_TASK DATA:_
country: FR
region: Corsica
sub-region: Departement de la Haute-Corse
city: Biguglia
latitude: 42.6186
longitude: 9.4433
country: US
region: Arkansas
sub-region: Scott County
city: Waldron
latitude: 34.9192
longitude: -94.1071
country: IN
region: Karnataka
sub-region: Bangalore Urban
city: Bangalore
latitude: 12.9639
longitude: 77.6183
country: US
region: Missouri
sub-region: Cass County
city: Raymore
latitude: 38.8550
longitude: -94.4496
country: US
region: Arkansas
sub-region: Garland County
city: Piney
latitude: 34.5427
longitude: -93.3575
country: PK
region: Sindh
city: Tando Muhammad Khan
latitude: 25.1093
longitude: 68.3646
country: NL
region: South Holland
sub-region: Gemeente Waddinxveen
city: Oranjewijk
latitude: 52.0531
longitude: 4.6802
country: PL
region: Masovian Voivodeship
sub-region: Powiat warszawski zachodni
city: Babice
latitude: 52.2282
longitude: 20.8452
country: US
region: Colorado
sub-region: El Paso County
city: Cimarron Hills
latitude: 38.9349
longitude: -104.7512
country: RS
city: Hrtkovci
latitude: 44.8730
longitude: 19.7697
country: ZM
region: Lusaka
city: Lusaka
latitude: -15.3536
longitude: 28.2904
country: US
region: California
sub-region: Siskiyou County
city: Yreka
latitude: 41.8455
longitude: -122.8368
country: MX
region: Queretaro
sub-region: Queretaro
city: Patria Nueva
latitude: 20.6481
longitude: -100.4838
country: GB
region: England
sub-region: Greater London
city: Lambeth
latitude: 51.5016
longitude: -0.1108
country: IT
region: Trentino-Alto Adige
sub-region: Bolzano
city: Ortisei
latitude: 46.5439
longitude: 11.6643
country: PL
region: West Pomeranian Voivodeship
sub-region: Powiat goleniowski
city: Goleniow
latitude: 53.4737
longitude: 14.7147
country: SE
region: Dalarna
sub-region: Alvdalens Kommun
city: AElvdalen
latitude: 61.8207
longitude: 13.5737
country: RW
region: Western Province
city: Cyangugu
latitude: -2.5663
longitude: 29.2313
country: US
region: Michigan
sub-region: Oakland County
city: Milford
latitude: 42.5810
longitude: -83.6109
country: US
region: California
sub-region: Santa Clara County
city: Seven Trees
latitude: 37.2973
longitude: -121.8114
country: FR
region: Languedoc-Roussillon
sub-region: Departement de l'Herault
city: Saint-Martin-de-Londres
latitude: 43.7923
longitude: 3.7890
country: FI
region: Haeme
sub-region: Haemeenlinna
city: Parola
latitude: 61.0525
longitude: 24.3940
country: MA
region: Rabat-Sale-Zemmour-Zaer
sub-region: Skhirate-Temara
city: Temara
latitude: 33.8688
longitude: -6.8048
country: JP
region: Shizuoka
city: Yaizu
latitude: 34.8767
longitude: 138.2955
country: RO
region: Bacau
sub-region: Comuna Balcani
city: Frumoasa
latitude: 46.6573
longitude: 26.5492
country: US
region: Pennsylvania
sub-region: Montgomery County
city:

_EXERCISE AIM:_
Format the lines from the one containing "country: MA" through the end of the records as a JSON list of strings, one string per line, leaving out any blank lines.

_OUTPUT BELOW:_
[
  "country: MA",
  "region: Rabat-Sale-Zemmour-Zaer",
  "sub-region: Skhirate-Temara",
  "city: Temara",
  "latitude: 33.8688",
  "longitude: -6.8048",
  "country: JP",
  "region: Shizuoka",
  "city: Yaizu",
  "latitude: 34.8767",
  "longitude: 138.2955",
  "country: RO",
  "region: Bacau",
  "sub-region: Comuna Balcani",
  "city: Frumoasa",
  "latitude: 46.6573",
  "longitude: 26.5492",
  "country: US",
  "region: Pennsylvania",
  "sub-region: Montgomery County",
  "city:"
]